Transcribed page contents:
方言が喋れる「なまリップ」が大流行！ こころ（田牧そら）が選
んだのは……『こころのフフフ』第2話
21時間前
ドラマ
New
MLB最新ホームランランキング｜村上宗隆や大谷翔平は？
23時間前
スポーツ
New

**What you should do:** I would like you to return every entry exactly, with nothing changed.

**Finished exercise:**
方言が喋れる「なまリップ」が大流行！ こころ（田牧そら）が選
んだのは……『こころのフフフ』第2話
21時間前
ドラマ
New
MLB最新ホームランランキング｜村上宗隆や大谷翔平は？
23時間前
スポーツ
New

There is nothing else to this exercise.